His costume is customisable, while the environment can be interacted with and contains quests like treasure hunting and exploring an imagined planet. Dialogue trees are used to respond to non-player characters. The choices that the player makes in The Awesome Adventures of Captain Spirit affect some parts of Life Is Strange 2, in which Chris also makes an appearance.

== Development and release ==
According to developer Dontnod Entertainment, the game fulfilled their wish to expand the Life Is Strange universe, which arose during the production of Life Is Strange 2, for which it serves as a demo. Co-directors Raoul Barbet and Michel Koch collaborated with writers Christian Divine and Jean-Luc Cano to create the story and characters. They researched the location with reference to what the protagonist's father could bear the expense of, including the nature of his work. Dontnod used the game to experiment with mechanics from Life Is Strange; dialogue trees were improved to allow responses while moving. Using the Unreal Engine 4, Dontnod developed a new facial and physics animation system and designed original assets. It was influenced by the Japanese anime series Sailor Moon and Saint Seiya, according to Barbet. Sufjan Stevens' song "Death with Dignity" is used to represent the theme of loss. The game was revealed at Microsoft's E3 2018 presentation for release on 26 June, but was rather launched on 25 June. A version localized and dubbed in Japanese was released on 6 February 2020.

== Reception ==

The Awesome Adventures of Captain Spirit received generally favourable reviews, according to Metacritic. Destructoids Brett Makedonski was most struck by the narrative, which also left him wanting more.
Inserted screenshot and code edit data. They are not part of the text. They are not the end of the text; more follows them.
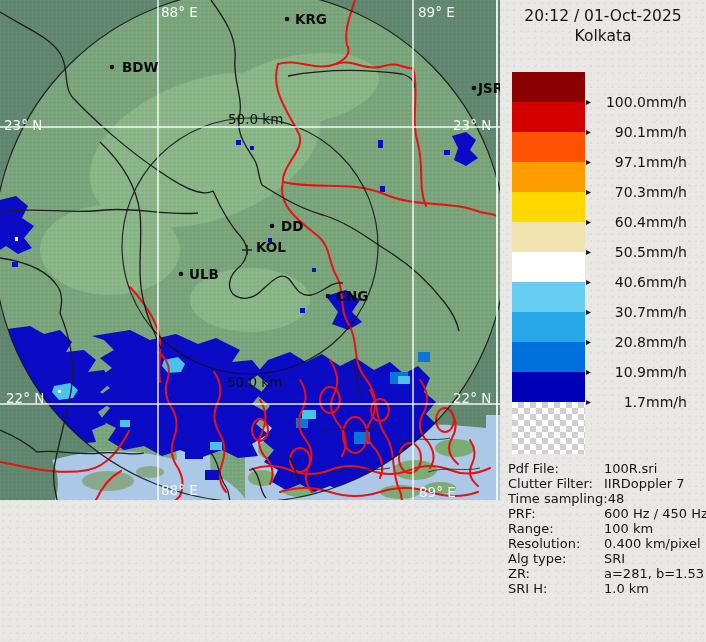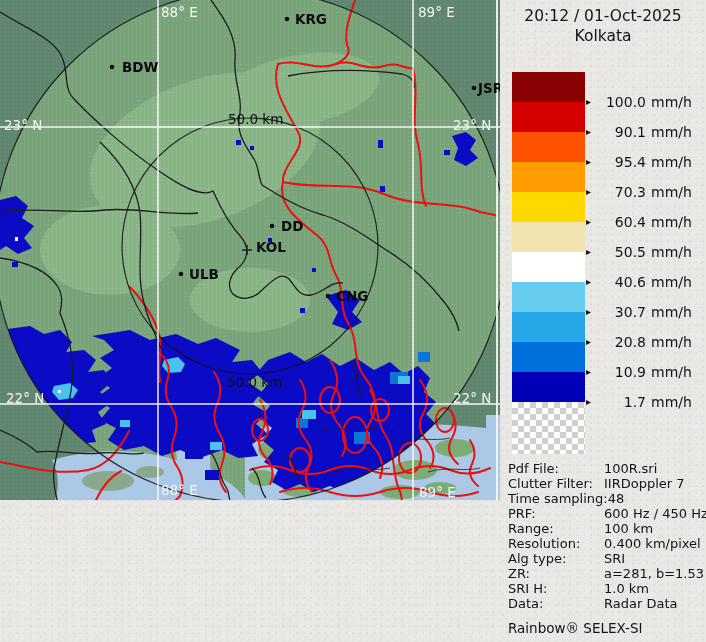--- a/index.html
+++ b/index.html
@@ -21,21 +21,21 @@
   .legend{position:absolute;left:12px;top:72px;width:190px;height:385px}
   .sw-col{width:73px}
   .sw{width:73px;height:30px}
   .checker{width:73px;height:52px;background-color:#fff;
     background-image:linear-gradient(45deg,#cfcfcf 25%,transparent 25%,transparent 75%,#cfcfcf 75%),
                      linear-gradient(45deg,#cfcfcf 25%,transparent 25%,transparent 75%,#cfcfcf 75%);
     background-size:12px 12px;background-position:0 0,6px 6px}
   .lg-row{position:absolute;left:74px;width:112px;height:20px;display:flex;
           align-items:center;font-size:14px;color:#141414;white-space:nowrap}
   .arr{width:14px;font-size:10px;line-height:20px}
-  .num{flex:0 0 46px;text-align:right;margin-right:5px}
+  .num{flex:0 0 46px;text-align:right;}
   .info{position:absolute;left:8px;top:461px;width:196px;font-size:13px;line-height:15px;color:#141414}
   .info-row{display:flex;white-space:nowrap}
   .info-label{flex:0 0 96px}
   .footer{position:absolute;left:8px;top:620px;font-size:13.5px;color:#141414}
 </style>
 </head>
 <body>
 
 <div class="page">
 
@@ -253,21 +253,21 @@
             <span class="num">100.0</span>
             <span>mm/h</span>
           </div>
           <div class="lg-row" style="top: 50px;">
             <span class="arr">▸</span>
             <span class="num">90.1</span>
             <span>mm/h</span>
           </div>
           <div class="lg-row" style="top: 80px;">
             <span class="arr">▸</span>
-            <span class="num">95.4</span>
+            <span class="num">97.1</span>
             <span>mm/h</span>
           </div>
           <div class="lg-row" style="top: 110px;">
             <span class="arr">▸</span>
             <span class="num">70.3</span>
             <span>mm/h</span>
           </div>
           <div class="lg-row" style="top: 140px;">
             <span class="arr">▸</span>
             <span class="num">60.4</span>
@@ -336,21 +336,16 @@
           <span class="info-value">SRI</span>
         </div>
         <div class="info-row">
           <span class="info-label">ZR:</span>
           <span class="info-value">a=281, b=1.53</span>
         </div>
         <div class="info-row">
           <span class="info-label">SRI H:</span>
           <span class="info-value">1.0 km</span>
         </div>
-        <div class="info-row">
-          <span class="info-label">Data:</span>
-          <span class="info-value">Radar Data</span>
-        </div>
       </div>
-    <div class="footer">Rainbow® SELEX-SI</div>
   </div>
 
 </div>
 
 </body></html>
Joe Juba of Game Informer concurred and appreciated the parable between Chris' imagination and its real life counterpart. Its explicit connections to Life Is Strange 2 excited him. Michael Leri, writing for Game Revolution, enjoyed playing as Captain Spirit, noting that the character's function to contrast the mundane "livens up interactions". James O'Connor at GameSpot thought that Chris succeeded "as a sympathetic figure", while also praising the cutscenes for being visually inventive. He saw the script as "tight" and called the storytelling "smart". GamesRadar+s Andy Hartup commended that it is free-to-play, agreed with O'Connor about the script's succinctness, and said it contained charm and "genuine human drama". Writing for IGN, Louisa Blatt found the father-son dynamic to be emotionally satisfying, never once growing bored with the story. She also declared the setting "the most beautiful scenery I’ve ever seen in a Life is Strange game". Adam Cook of VideoGamer.com wrote in his verdict, "As a teaser for Life is Strange 2, Captain Spirit does its job", citing its length as what it did well.
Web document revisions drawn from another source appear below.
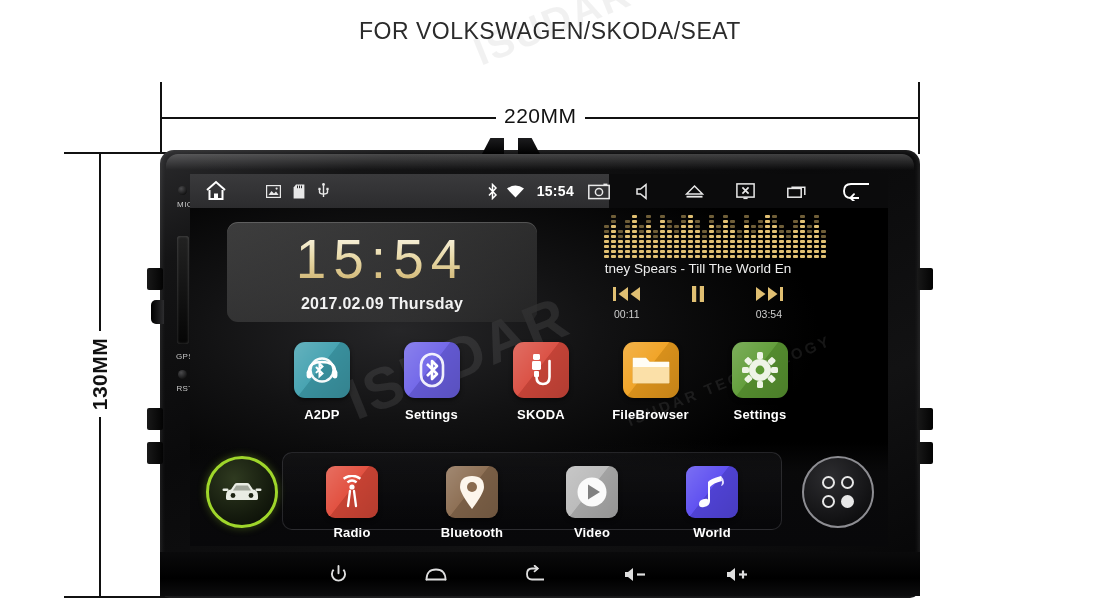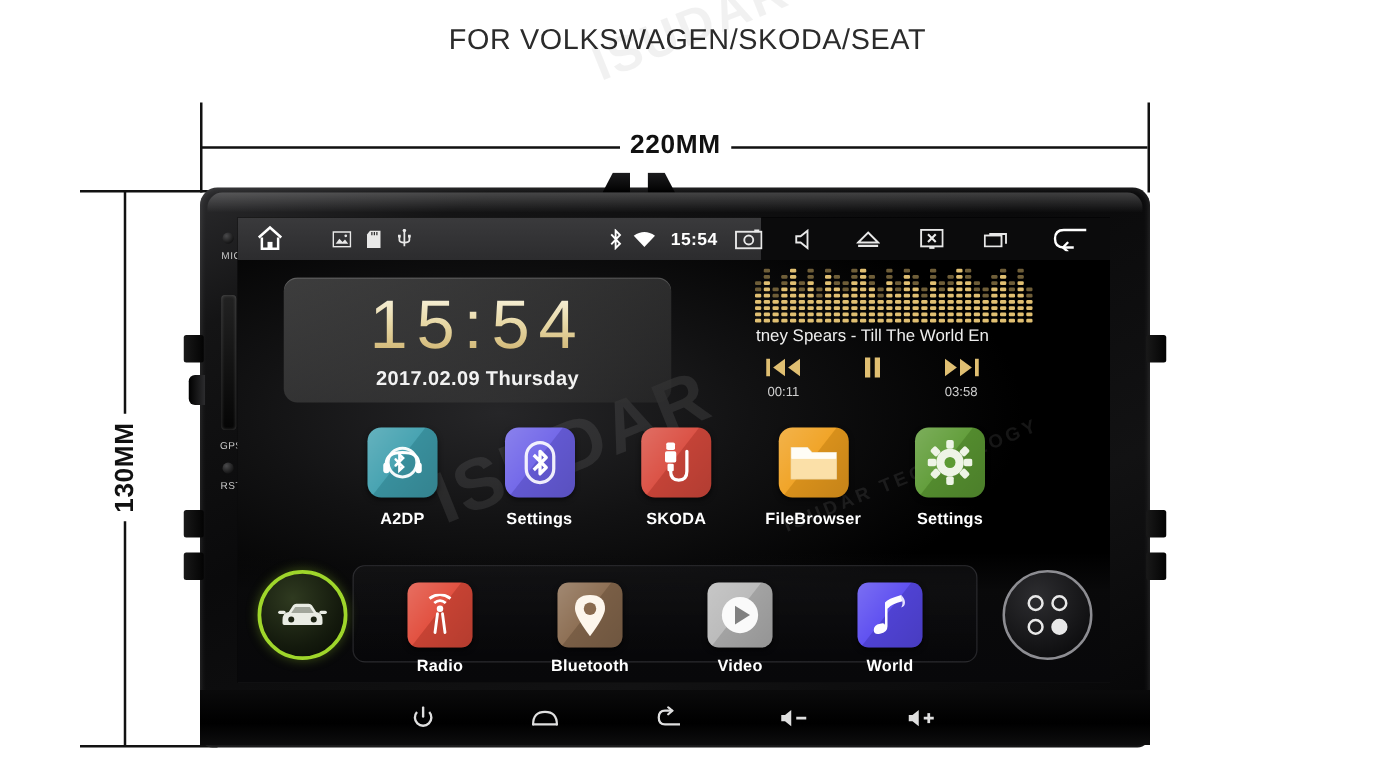--- a/index.html
+++ b/index.html
@@ -13,21 +13,21 @@
     position:absolute; top:18px; left:0; width:1100px; text-align:center;
     font-size:23px; letter-spacing:.5px; color:#2b2b2b; font-weight:400;
   }
 
   
   .dim-line { position:absolute; background:#111; }
   .dim-h-rule { height:1.6px; }
   .dim-v-rule { width:1.6px; }
 
   .dim-label {
-    position:absolute; font-size:21px; color:#111; font-weight:700;
+    position:absolute; font-size:21px; color:#111; font-weight:400;
     letter-spacing:.5px; background:#fff; padding:0 8px;
   }
   .dim-label-v {
     position:absolute; font-size:21px; color:#111; font-weight:600;
     letter-spacing:.5px; background:#fff;
     transform:rotate(-90deg); transform-origin:center center;
     white-space:nowrap; padding:0 6px;
   }
 
   
@@ -774,21 +774,21 @@
           <span>
             <svg width="30" height="20" viewBox="0 0 30 20" fill="#e0bf72">
               <path d="M2 3 L11.5 10 L2 17 Z"></path>
               <path d="M14 3 L23.5 10 L14 17 Z"></path>
               <rect x="26" y="3" width="3" height="14"></rect>
             </svg>
           </span>
         </div>
         <div class="player-times">
           <span>00:11</span>
-          <span>03:58</span>
+          <span>03:54</span>
         </div>
       </div>
 
       <div class="app-grid">
 
         <div class="app-cell">
           <div class="app-tile" id="tile-0" style="background: rgb(63, 159, 174);">
             <svg width="38" height="38" viewBox="0 0 38 38" style="position:relative;z-index:2;">
               <circle cx="19" cy="19" r="11.5" fill="none" stroke="#ffffff" stroke-width="2.4" opacity=".95"></circle>
               <path d="M13.5 16.5 L19.5 22.5 L16.5 25.3 V12.6 L19.5 15.4 L13.5 21.4" fill="none" stroke="#fff" stroke-width="2" stroke-linecap="round"></path>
Conversely, Makedonski disliked that it ended on a "gratuitous" cliffhanger. Juba thought the weakest segments were the ones using traditional adventure game mechanics. Leri disparaged the writing for its "extreme" tonal shifts and "mediocre" dialogue. O'Connor criticised the characters for being clichéd. Hartup accused the game of being too short. Blatt was usually annoyed with the primary mechanic and wrote that the quests fell short of challenging her. Cook questioned the subtlety of the writing.

Aggregate score
| Aggregator | Score |
|---|---|
| Metacritic | (PC) 79/100 (PS4) 75/100 (XONE) 78/100 |

Review scores
| Publication | Score |
|---|---|
| Destructoid | 7/10 |
| Easy Allies | 8.0/10 |
| Game Informer | 8.5/10 |
| GameRevolution | 3/5 |
| GameSpot | 8/10 |
| GamesRadar+ | 4.5/5 |
| IGN | 7/10 |
| VideoGamer.com | 6/10 |

=== Awards ===
The game was nominated for "Game, Franchise Adventure" at the NAVGTR Awards and the "Matthew Crump Cultural Innovation Award" at the SXSW Gaming Awards.